I have a situation that I need to repeat a specific iteration of the loop multiple times. So, in that specific iteration, I am reducing the index one step so that next increment of the loop index makes no difference.
This approach, which is the approach I have to implement, works for multi-threaded OpenMP codes. However, it does not work for OpenACC (for both multicore and tesla targets). I get the following error:
Floating point exception (core dumped)
Here is the code for both of cases:
#include <stdio.h>
#include <omp.h>
#include <unistd.h>
int main() {
int x = 52;
int count = 5;
int i;
omp_set_num_threads(6);
#pragma omp parallel for
for(i=0;i<100;i++) {
if(i == x) {
printf("%d\n", i);
i--;
count--;
if(count == 0)
x = 10000;
}
}
int gpu_count = 0;
count = 5;
x = 52;
#pragma acc parallel loop independent
for(i=0;i<1000000;i++) {
if(i == x) {
#pragma acc atomic
gpu_count++;
i--;
count--;
if(count == 0)
x = 2000000;
}
}
printf("gpu_count: %d\n", gpu_count);
return 0;
}
For OpenMP, I get the correct output:
52
52
52
52
52
But, for the OpenACC, I get the abovementioned error.

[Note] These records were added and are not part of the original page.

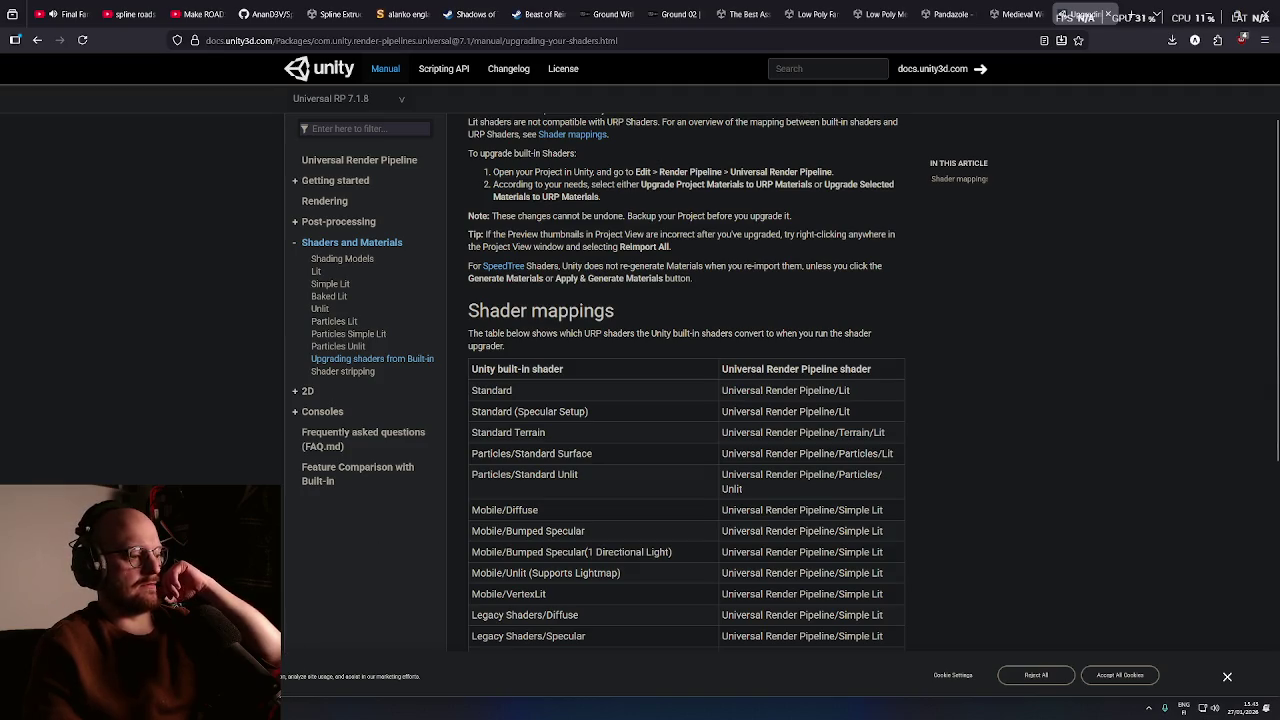
{"action": "key", "text": "alt+Tab"}
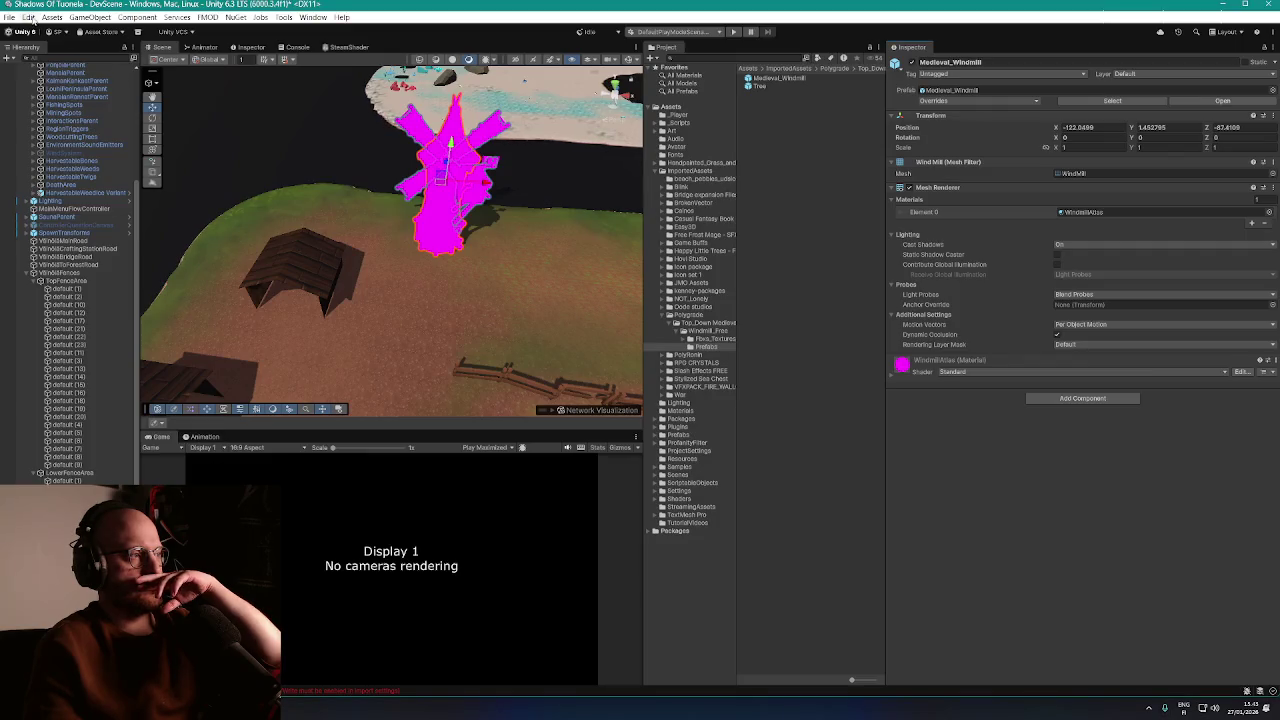
{"action": "left_click", "coordinate": [28, 17]}
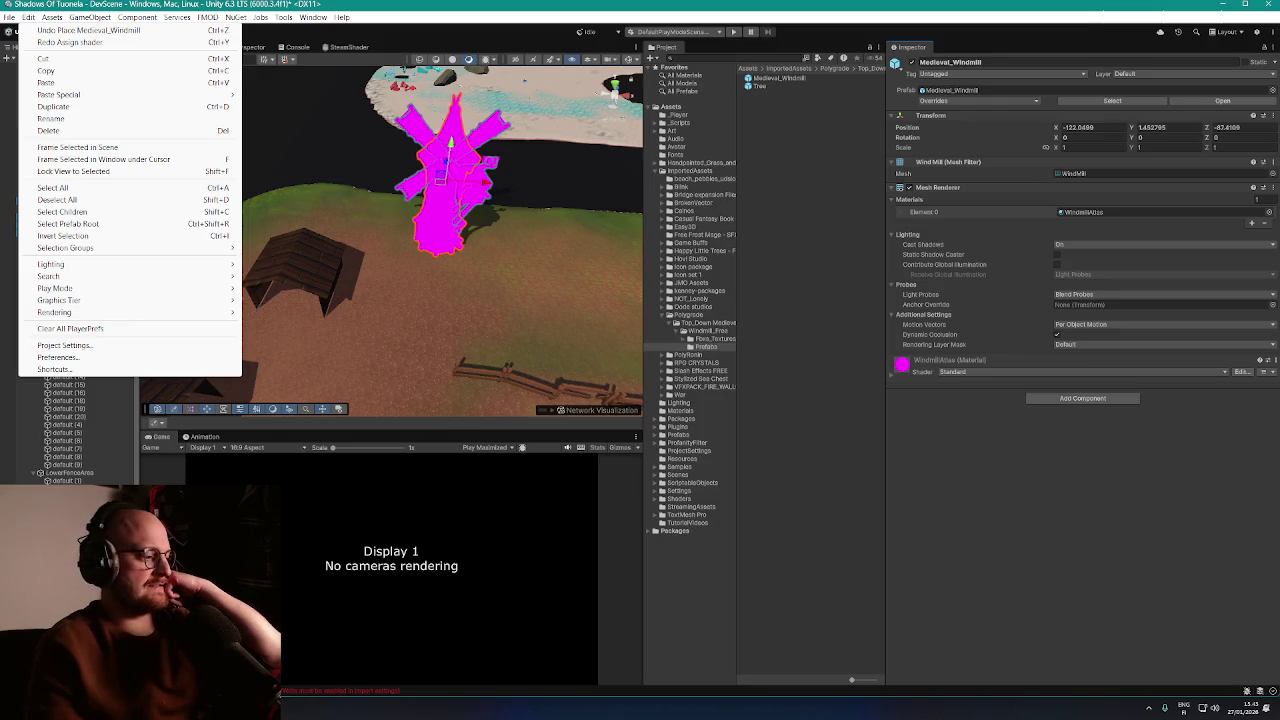
{"action": "key", "text": "alt+Tab"}
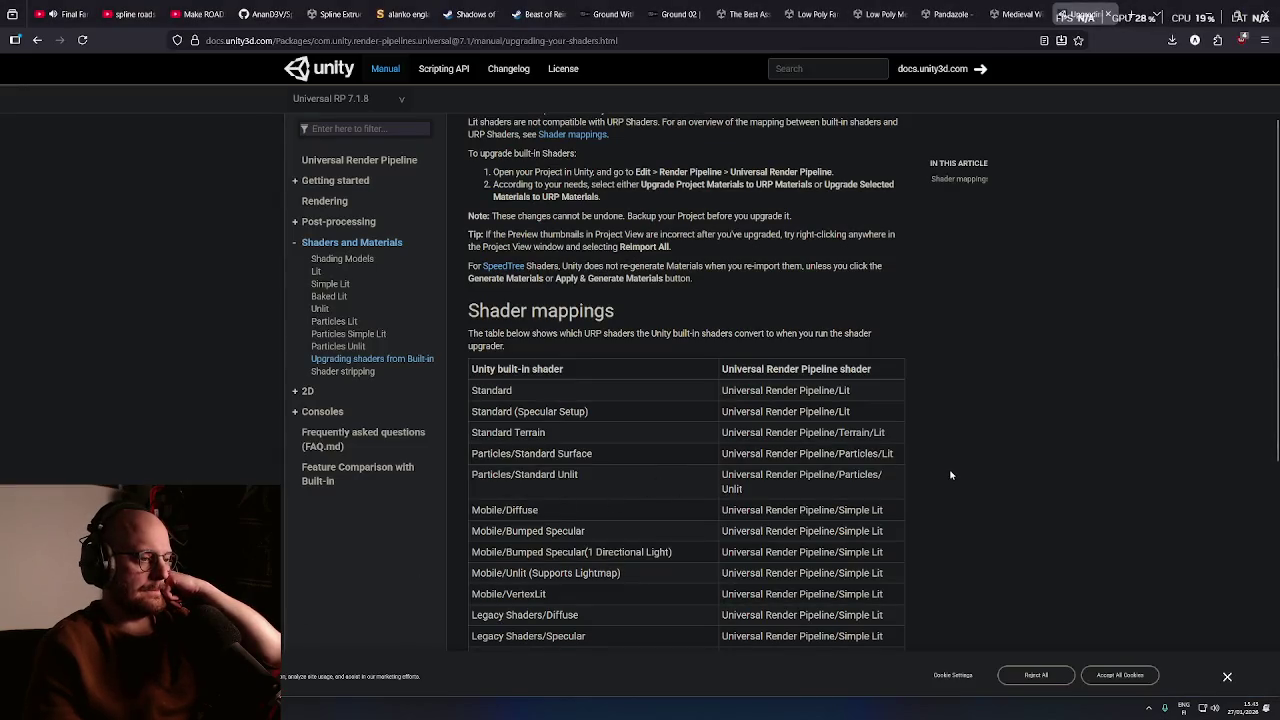
Return to the search results and open the Converting your shaders manual article
{"action": "scroll", "coordinate": [951, 475], "scroll_direction": "down", "scroll_amount": 8}
{"action": "key", "text": "alt+Left"}
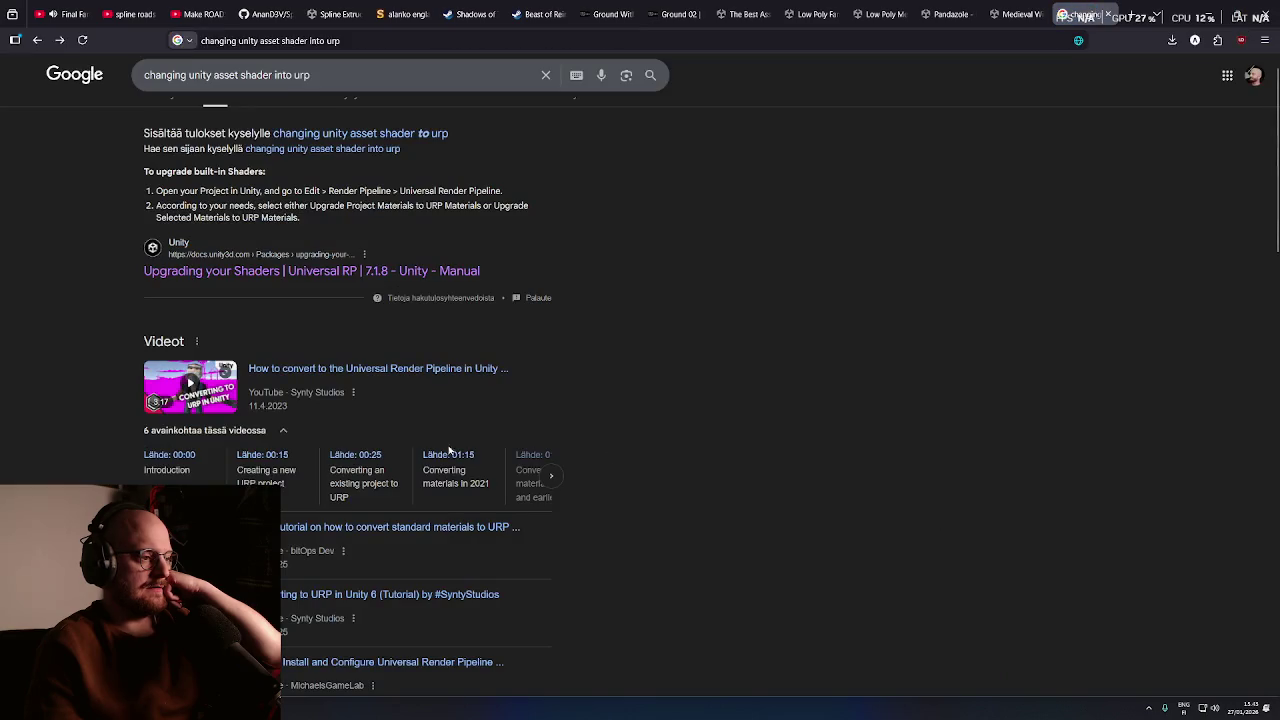
{"action": "scroll", "coordinate": [81, 437], "scroll_direction": "down", "scroll_amount": 3}
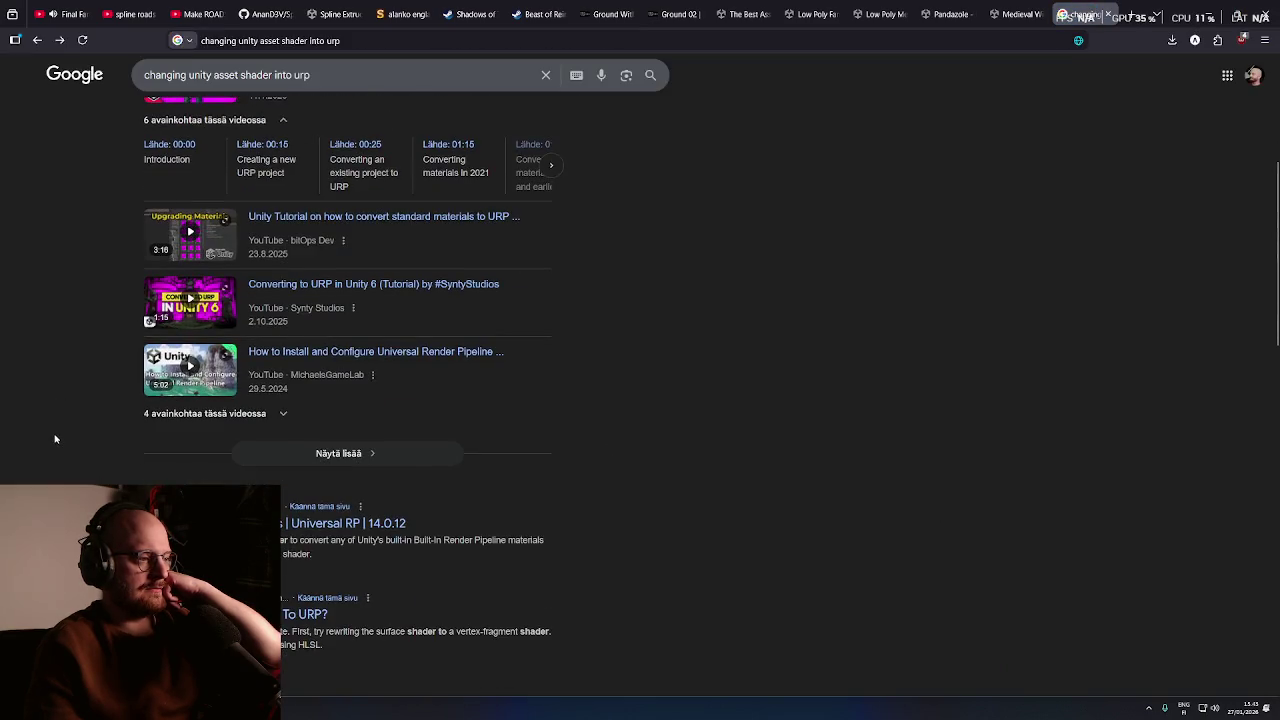
{"action": "scroll", "coordinate": [55, 439], "scroll_direction": "down", "scroll_amount": 2}
{"action": "left_click", "coordinate": [295, 327]}
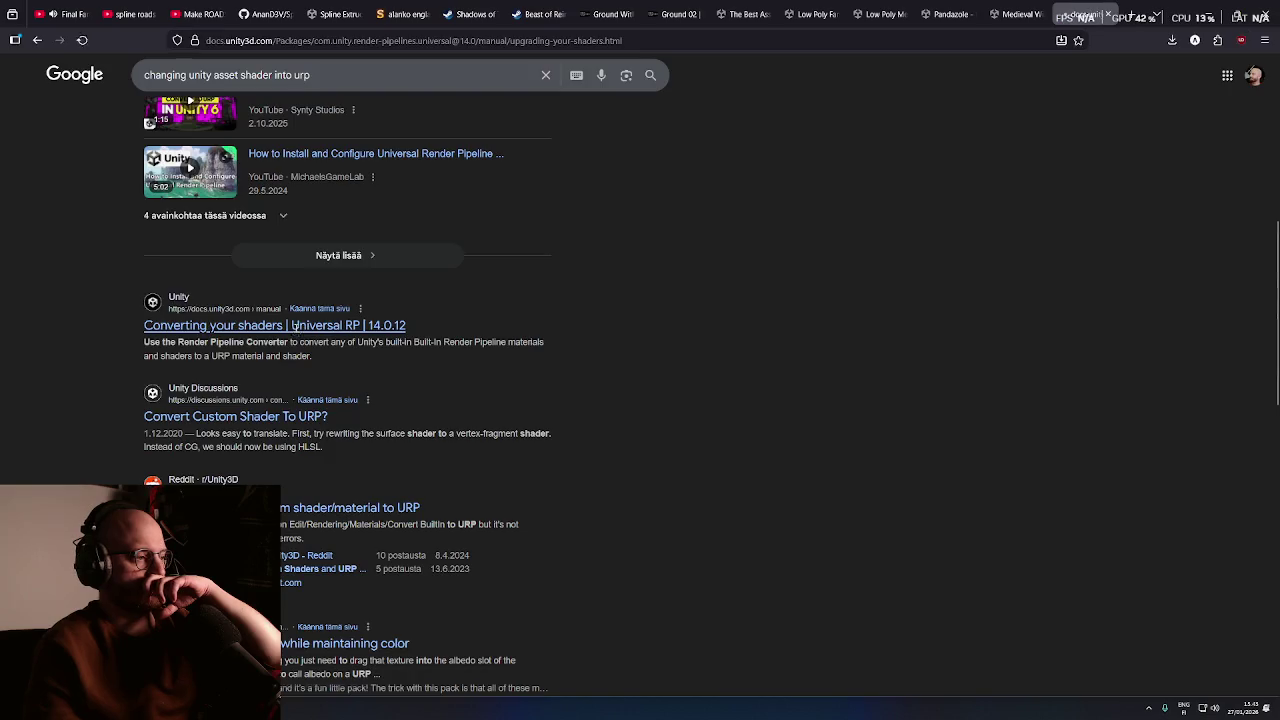
{"action": "middle_click", "coordinate": [696, 429]}
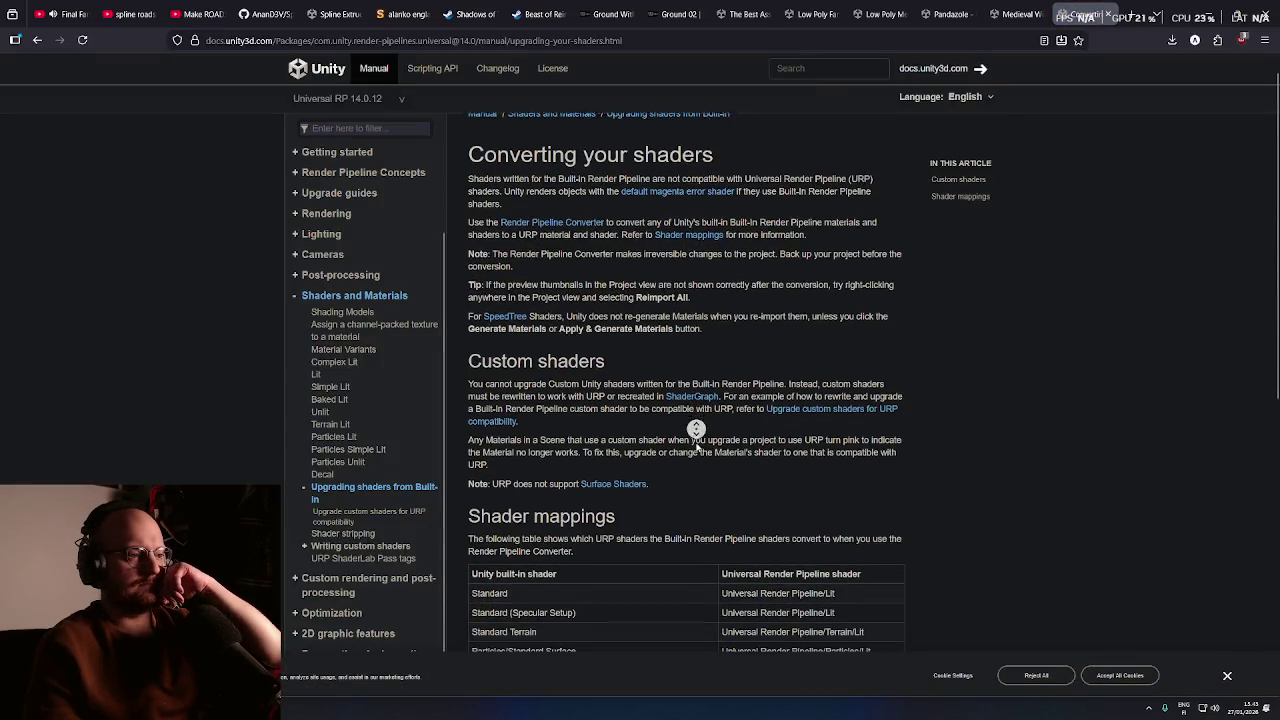
{"action": "middle_click", "coordinate": [697, 447]}
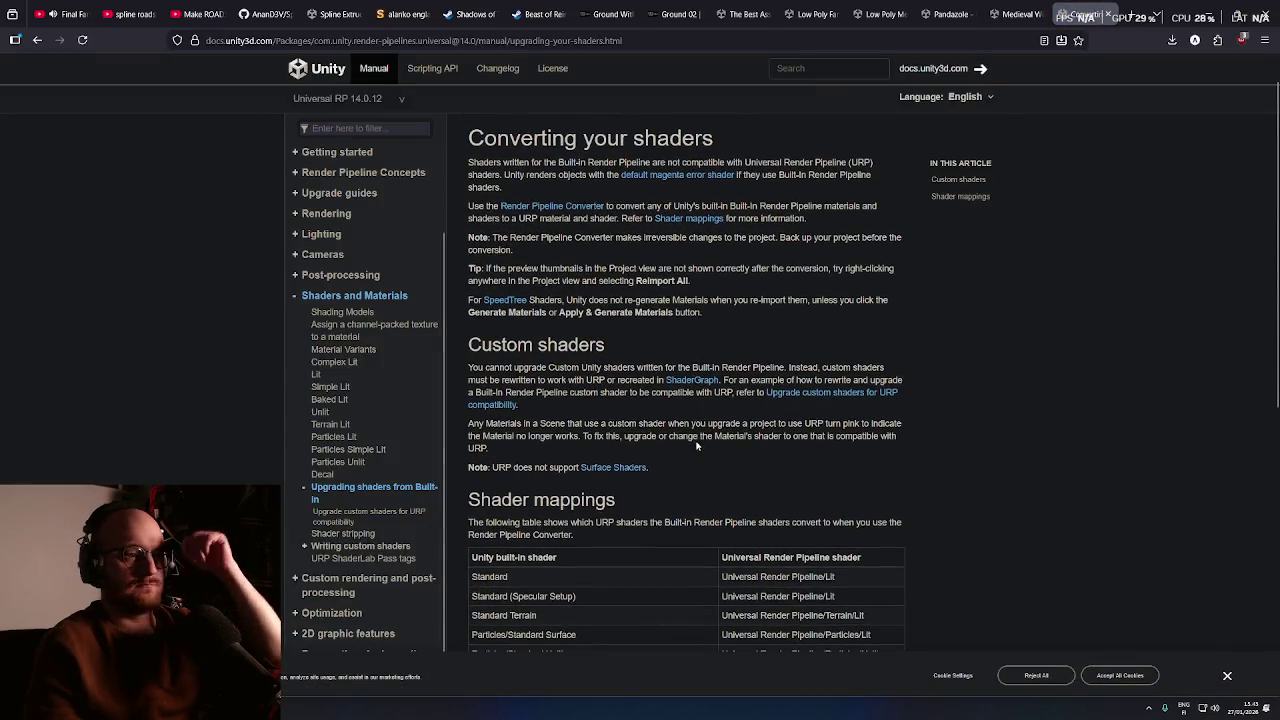
Read through the Render Pipeline Converter manual page
{"action": "left_click", "coordinate": [575, 208]}
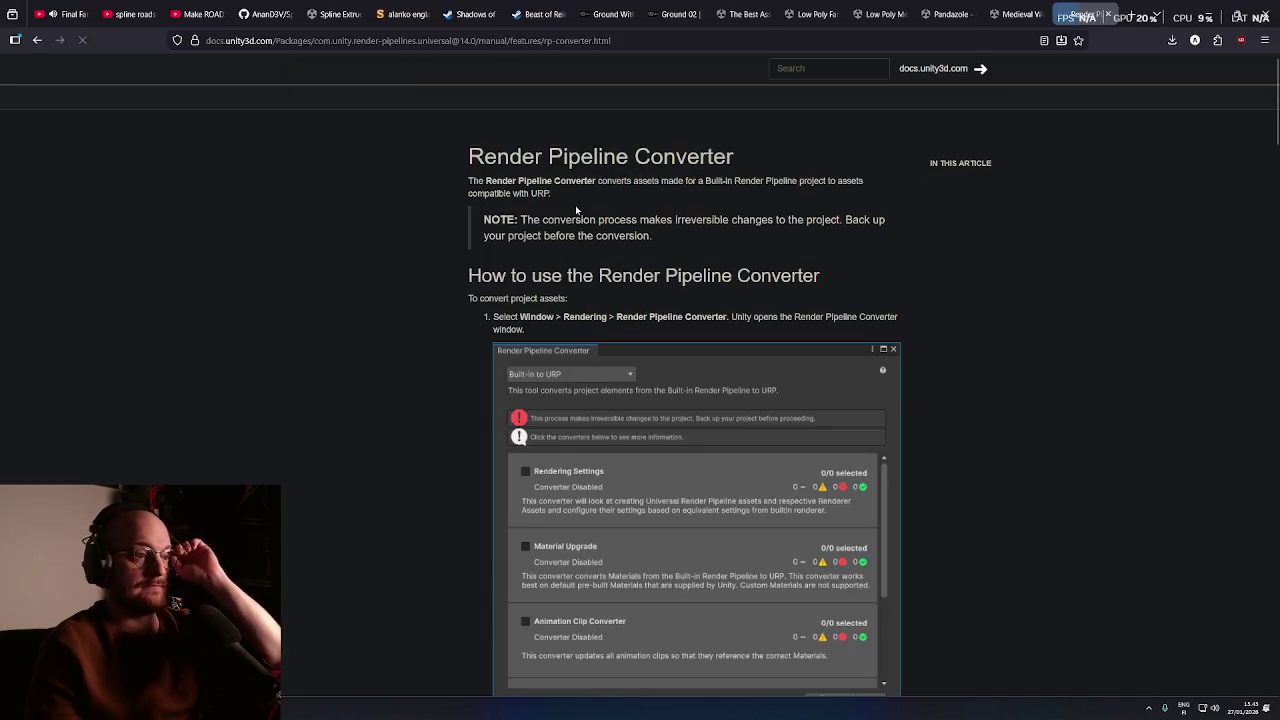
{"action": "middle_click", "coordinate": [491, 391]}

If I comment line 35 (i--;), the code will be executed correctly and it will output number of repeated iterations (which is 1).
Note: I am using PGI 16.5 with Geforce GTX 970 and CUDA 7.5.
I compile with PGI compiler like following:
pgcc -mp -acc -ta=multicore -g f1.c
So, my question is: why I see such a behavior? Can't I change the loop index variable in OpenACC?